The pandemic is a calamity for many American retailers
As America enters a second month in hibernation, the crushing effects of the covid-19 pandemic on retailing are becoming dramatically apparent. For retailers that do not sell groceries and household goods, sales have dried up, not so much overnight as within hours.
For those without much in the way of online operations, they have vanished altogether. And for those that were already struggling, including some of America’s best-known names, the future looks especially bleak. In March America’s total retail sales fell by 8.7% from the previous month, the biggest decrease in the three decades the government has been recording them. Behind that figure are some precipitous drops. Clothing sales fell by 51% and those of home furnishings by 27%. Worse is to come. Most states did not shut non-essential businesses until the second half of March. April, shaping up to be a solid month of closures and job losses, will be devastating.

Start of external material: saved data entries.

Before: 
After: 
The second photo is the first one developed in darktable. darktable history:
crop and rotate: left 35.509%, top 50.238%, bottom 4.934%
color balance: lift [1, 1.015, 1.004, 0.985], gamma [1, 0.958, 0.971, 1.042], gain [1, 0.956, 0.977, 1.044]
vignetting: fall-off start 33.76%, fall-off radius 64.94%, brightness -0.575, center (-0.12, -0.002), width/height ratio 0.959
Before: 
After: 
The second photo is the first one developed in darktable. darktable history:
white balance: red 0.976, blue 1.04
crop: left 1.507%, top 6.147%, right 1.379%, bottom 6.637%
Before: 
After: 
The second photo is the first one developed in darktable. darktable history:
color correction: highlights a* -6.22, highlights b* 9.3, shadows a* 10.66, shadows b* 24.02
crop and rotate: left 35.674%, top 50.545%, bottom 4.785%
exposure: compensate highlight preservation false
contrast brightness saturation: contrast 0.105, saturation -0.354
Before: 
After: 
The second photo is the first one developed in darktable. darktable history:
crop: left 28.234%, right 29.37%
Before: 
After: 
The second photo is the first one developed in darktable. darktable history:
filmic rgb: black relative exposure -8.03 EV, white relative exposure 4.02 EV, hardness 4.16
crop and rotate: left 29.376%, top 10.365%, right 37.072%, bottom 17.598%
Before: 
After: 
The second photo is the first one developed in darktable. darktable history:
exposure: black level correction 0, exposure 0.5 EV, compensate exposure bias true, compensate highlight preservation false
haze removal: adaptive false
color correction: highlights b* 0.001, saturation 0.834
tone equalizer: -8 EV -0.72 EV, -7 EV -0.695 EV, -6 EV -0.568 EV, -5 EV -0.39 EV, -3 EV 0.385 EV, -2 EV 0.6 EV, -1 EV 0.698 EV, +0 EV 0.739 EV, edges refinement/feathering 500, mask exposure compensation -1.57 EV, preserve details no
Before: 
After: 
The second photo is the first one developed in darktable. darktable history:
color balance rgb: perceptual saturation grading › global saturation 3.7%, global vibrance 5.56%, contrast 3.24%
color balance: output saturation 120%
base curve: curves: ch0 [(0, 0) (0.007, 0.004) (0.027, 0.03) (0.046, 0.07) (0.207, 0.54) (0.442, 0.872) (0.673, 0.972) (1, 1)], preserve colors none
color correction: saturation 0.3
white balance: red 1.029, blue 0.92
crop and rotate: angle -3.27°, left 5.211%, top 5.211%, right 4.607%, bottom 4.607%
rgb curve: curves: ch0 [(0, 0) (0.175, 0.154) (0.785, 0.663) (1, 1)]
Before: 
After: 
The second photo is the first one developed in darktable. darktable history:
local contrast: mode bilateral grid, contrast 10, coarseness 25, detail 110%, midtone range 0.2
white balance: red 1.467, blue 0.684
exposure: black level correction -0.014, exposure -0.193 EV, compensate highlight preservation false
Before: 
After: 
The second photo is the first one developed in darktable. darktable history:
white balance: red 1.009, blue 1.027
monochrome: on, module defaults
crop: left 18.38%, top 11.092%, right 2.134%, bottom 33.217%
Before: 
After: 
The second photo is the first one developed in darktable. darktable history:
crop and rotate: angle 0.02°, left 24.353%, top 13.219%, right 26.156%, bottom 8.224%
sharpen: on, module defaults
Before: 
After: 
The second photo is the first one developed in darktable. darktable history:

The effect will be most dramatic for department stores reliant on clothing sales, because they find themselves saddled with a season or more of soon-to-be outdated clothes. For the same reason, these retailers are less likely to benefit from the pent-up demand that may be unleashed when life goes back to normal: many shoppers will simply skip seasonal wardrobe updates. Although smaller retailers can apply to the small-business loans programme created under the government’s enormous stimulus package, there are no bail-outs for bigger ones, nor much prospect of them.
To tackle their most immediate liquidity problem, department stores have taken radical steps. Macy’s, America’s biggest such chain by sales, which also owns Bloomingdale’s, and other retail giants—Kohl’s, Nordstrom and J.C. Penney—have furloughed most of their staff, hundreds of thousands of workers. Many of those kept on are trying to work out what to do with piles of unwanted clothes: flog them cheaply online; pack them up to sell next year; or send them to discount sellers like TJ Maxx. In an attempt to cut further losses, some have cancelled orders for the autumn or told landlords they will stop paying rent. For some retailers, these measures will be insufficient to ensure their survival. Coresight Research reckons that 15,000 stores in America could close for ever this year. J.C. Penney, which runs 850 department stores, may account for a chunk of them. Earlier this year, before the pandemic hit, the Texas-based company failed to persuade creditors to restructure some of its nearly $4bn long-term debt pile. It is now considering filing for bankruptcy. Neiman Marcus, an upmarket and heavily indebted department-store chain with 43 shops, two dozen discount outlets and two Bergdorf Goodman luxury stores in New York City, was also reported to be preparing to file for bankruptcy.
The woes of these retailers, both founded more than a century ago, highlight how the pandemic is accelerating longer-term trends. As Americans’ discretionary spending habits have changed—they shell out less on clothes than they used to and more on eating out and holidays—department stores’ sales have shrunk faster than their floor space. These changes have been compounded by the increasing dominance of big-box retailers, discounters and e-commerce. Store closures will hasten the demise of struggling shopping centres. The loss of restaurants, which tend to have smaller cash reserves than retailers and go bust faster, will be particularly damaging, especially to America’s ubiquitous strip malls: lines of shops and other services that share a car park. Many shoppers are drawn to such places by their eateries. Meanwhile, some retailers that were doing well before the pandemic will be strengthened by it. As shops that don’t sell food have closed, those of big general retailers that do, such as Costco and Walmart—the biggest seller of groceries in America—have seen sales grow. Shoppers using these stores are less likely to hunt department stores’ online offerings. Discount retailers, meanwhile, especially those with shops in residential neighbourhoods, like Family Dollar and Dollar General, where people can shop without using public transport, a bonus during a pandemic, are booming as more Americans lose their jobs or fear they will do so.
E-commerce will be the biggest winner. Amazon has seen such a rapid rise in demand that its infrastructure has shown signs of buckling. Last month it temporarily blocked third-party sellers from shipping non-essential products to its warehouses to allow it to process new demand. Having taken on more than 100,000 new staff in the past month, last week it said it was hiring a further 75,000. All of this suggests that the pandemic will change shoppers’ habits in ways that are likely to be lasting. By the time America is open for business again, more consumers will be comfortable shopping online, for clothes as well as for food. Safety concerns may drive them to continue shopping from home long after shops have reopened. And Americans’ taste for discount shopping, whetted during the last recession, will have deepened too. For many, that shift will be born of necessity as well as habit.